First of all, remember what we said earlier. SwiftUI is like a lazy game engine. Whenever something changes, the UI is rerendered. Since our UI is always rerendered, we don't have to care about state, about the allocation and creation and initialization of buttons. Instead, we just describe to Swift what the UI should look like (akin to the draw calls in a game engine). That's what's happening here. Our var body : some View is a property that returns the complete description of our current UI. The UI is composed out of UI components. In our example this is VStack, Toggle, and Text.

  • VStack: This is a vertical stack. It aligns its children in a vertical list.
  • Toggle: Is our toggle button. However, compared to UIKit the toggle button requires a value that stores the current toggle value. It doesn't store it itself. There is no internal toggle state. Instead, the toggle requires you to tell it where to store its state. We do this with the $NameOfVariable. The syntax for this might look a bit alien, but we will ignore this for now for the sake of simplicity.
  • Text: This will construct a new label. Easy.
  • if visible: This also looks kinda obvious. If the variable visible is set to true then, please render the text field. But.. how does this update? Initially, visible is set to false, so how does the Text become visible again? Remember, just like a game engine, whenever the state changes, we re-render the UI. So that means that whenever visible changes its value, the if visible is executed again.

But how does Swift figure out that var visible has changed? We did not set a didSet or set {} get {} for this property, neither did we use @managed, @objc or @dynamic. Instead there is a new thing! @State. This is what tells Swift that visible should be a special variable that we can bind components to. Components such as our Toggle button. @State is used for component / view local state. The way it works is as follows:

  1. @State var visible: Bool will create a new variable with a lot of update and subscription machinery in the background.
  2. Toggle(isOn: $visible) will bind to this visisble value. Whenever visible changes, our toggle will change. Changing our toggle will always also change visible. These two are linked.
  3. Since we're referring to our visible variable from within our body (via if visible) Swift knows that our body is dependent upon visible. This means that whenever visible changes, Swift will be like "Oh, visible changed, this means the view is probably out of date, I will re-render the view".
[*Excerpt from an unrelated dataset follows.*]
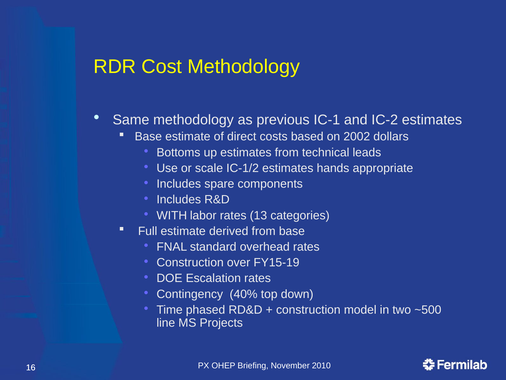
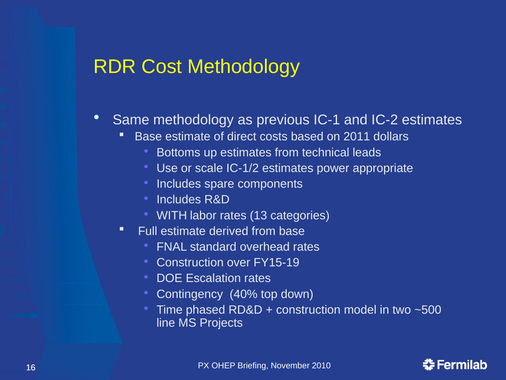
2002: 2002 -> 2011
hands: hands -> power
So, our if visible { Text(...) } will be re-executed whenever our toggle is pressed.

Multiple toggles

With the above, you might wonder, what happens if we add multiple toggles and or buttons to modify our state? Does it still work? Of course it does! Here's a convoluted example:

struct ButtonView : View {

     @State var visible: Bool = false

     var body : some View {

         VStack {

             Toggle(isOn: $visible) {

                 Text(\"Toggle\")

             }

             Toggle(isOn: $visible) {

                 Text(\"Toggle\")

             }

             Button(action: {

                 self.visible.toggle()

             }) {

                 Text(\"Yeah\")

             }

             if visible {

                 Text(\"Hello World\")

             }

         }

     }

}

Here, we have not one, not two, but there toggles that all refer to our visible. Tapping any one of them will change our state and will also update all our other toggles. This shows how powerful it is to have a declarative UI system that uses bindings to make sure there is only one source of truth.